I need to know how to send the GET request to retrieve the URL from the database after the POST request to send it there. Also, should I do app.get in the callback for app.post?
Not quite. dns.lookup accepts a domain as its first argument. However, you are passing the full URL to it.
Again, not quite. Remember, all you are doing when you write app.get/app.post is defining a route. It does not make sense to define one inside the other. In fact, I would imagine this would cause some very unexpected behaviour.
This is what the get request looks like: /api/shorturl/<short_url>
So, the URL wanted is in the short_url parameter.
This can be done in many ways. To keep mine simple, I just used the number of documents in my database. That is, every document in the db had a number related to the its position in the db.
I think you might be making this much more complicated than need be. I suggest you sit back from your keyboard for a few minutes just paying attention to the user stories, and simplifying the workflow.
So I need a URL parameter? The POST request is to /api/shorturl/new and the GET request is to /api/shorturl/<short_url>? Or are they both supposed to be to the latter?
I’m thinking I’ll just use the first 2 or so digits of the _id. Or would that be a bad idea?
Then I should probably assign a number to each document based on order of creation. I was already thinking of that from the beginning but I don’t know how to do it.
For the GET request, I just have to get the original URL from the database and make a redirect to it, right?

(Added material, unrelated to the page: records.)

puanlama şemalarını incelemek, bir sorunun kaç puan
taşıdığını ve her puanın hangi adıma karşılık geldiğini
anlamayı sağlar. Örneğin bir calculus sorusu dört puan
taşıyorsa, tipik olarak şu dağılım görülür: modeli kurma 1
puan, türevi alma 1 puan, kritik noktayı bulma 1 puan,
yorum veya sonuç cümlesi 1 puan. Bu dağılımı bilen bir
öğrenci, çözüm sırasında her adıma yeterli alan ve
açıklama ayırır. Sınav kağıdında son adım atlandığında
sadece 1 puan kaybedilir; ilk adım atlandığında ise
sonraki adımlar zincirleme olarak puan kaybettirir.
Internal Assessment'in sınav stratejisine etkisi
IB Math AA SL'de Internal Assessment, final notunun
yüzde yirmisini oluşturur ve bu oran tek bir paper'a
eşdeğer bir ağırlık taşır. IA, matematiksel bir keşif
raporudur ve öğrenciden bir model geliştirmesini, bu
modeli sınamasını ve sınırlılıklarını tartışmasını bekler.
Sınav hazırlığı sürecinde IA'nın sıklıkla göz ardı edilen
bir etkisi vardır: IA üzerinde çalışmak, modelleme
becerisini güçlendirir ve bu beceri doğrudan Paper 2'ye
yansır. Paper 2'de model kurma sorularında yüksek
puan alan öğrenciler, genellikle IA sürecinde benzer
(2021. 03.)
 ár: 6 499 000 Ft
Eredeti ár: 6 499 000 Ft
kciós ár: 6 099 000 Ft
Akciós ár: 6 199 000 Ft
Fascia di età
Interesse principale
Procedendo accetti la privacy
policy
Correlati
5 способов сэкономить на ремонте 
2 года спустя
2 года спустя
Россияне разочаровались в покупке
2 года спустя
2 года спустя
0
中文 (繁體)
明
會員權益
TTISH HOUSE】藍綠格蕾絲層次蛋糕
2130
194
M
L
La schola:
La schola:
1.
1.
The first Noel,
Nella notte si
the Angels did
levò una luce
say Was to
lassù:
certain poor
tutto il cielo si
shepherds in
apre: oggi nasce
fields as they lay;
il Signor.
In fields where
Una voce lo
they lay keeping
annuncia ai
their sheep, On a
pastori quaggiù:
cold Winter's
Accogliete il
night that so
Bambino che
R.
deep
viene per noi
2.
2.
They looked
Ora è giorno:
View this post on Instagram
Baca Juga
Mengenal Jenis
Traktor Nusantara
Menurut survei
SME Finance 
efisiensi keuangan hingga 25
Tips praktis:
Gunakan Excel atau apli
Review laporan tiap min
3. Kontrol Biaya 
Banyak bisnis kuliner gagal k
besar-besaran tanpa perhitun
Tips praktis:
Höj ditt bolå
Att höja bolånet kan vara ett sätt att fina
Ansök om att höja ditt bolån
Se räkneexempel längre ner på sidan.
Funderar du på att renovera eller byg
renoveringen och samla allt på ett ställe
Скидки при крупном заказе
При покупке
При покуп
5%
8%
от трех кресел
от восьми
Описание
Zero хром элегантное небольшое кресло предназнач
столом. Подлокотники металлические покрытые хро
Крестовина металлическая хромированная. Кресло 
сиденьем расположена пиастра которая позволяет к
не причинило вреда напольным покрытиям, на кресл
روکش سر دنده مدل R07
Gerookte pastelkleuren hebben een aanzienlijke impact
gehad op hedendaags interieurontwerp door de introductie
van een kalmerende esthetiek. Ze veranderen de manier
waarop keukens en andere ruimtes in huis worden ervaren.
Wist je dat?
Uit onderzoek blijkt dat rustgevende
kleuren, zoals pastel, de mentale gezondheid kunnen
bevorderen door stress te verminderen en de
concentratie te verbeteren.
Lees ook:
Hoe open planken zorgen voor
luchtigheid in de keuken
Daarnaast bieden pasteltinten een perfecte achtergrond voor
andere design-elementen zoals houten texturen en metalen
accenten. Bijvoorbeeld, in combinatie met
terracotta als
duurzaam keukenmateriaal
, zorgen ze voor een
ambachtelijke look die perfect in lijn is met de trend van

how do I get the original URL from here on the GET request? I’m not clear on that. And aside from the short_url key’s value, which I don’t have yet, how is my POST code so far?
Also, where in the POST request part should I send the response with the original and short URLs in it? At the bottom of the dns.lookup callback?
If you pass an invalid URL that doesn’t follow the valid http://www.example.com format, the JSON response will contain { error: 'invalid url' }
How do you know what err will hold?
You have the original URL in your database…you need to find it, when someone says “take me to short_url 4”, then you find what “short_url 4” represents in your database, and redirect.
Anywhere… Provided there are no errors in the request (and your logic), and you have the data to send, you can just res.json it. Logically, you have steps to follow:
Accept URL in POST request
Ensure URL is of the correct format (what dns.lookup is doing)
Save URL to database with associated shortened version
What I did was something like this (not actual code, but you get the just):
const short_url = Model.find({}).length; // number of documents in db
const newDoc = new Model({short_url, original_url}); // create new doc
newDoc.save(cb); // Save to db
Then, to get the original URL:
const givenShortURL = req.params.short_url; // From GET req
Model.findOne({short_url: givenShortURL}, cb); // Find and redirect in cb
I still don’t seem to be getting the URL into the database. What’s logged by me doing console.log(url ${url} saved to database); is url { _id: 60454ad3bcdcdb05cc267529, __v: 0 } saved to database which shows neither the short URL nor the long one.
Any help is appreciated. Thanks.
Edit: The response I get in my browser for the GET request doesn’t have the short URL in it either. Just the original one.
Model.find is asynchronous. (same goes for all db operations)
You need to be working with promises, when you do these operations.
What is the point of this:
You are getting there, but really take the time to work through this. Take a break, if you need one. Otherwise, you could end up introducing more bugs than you resolve.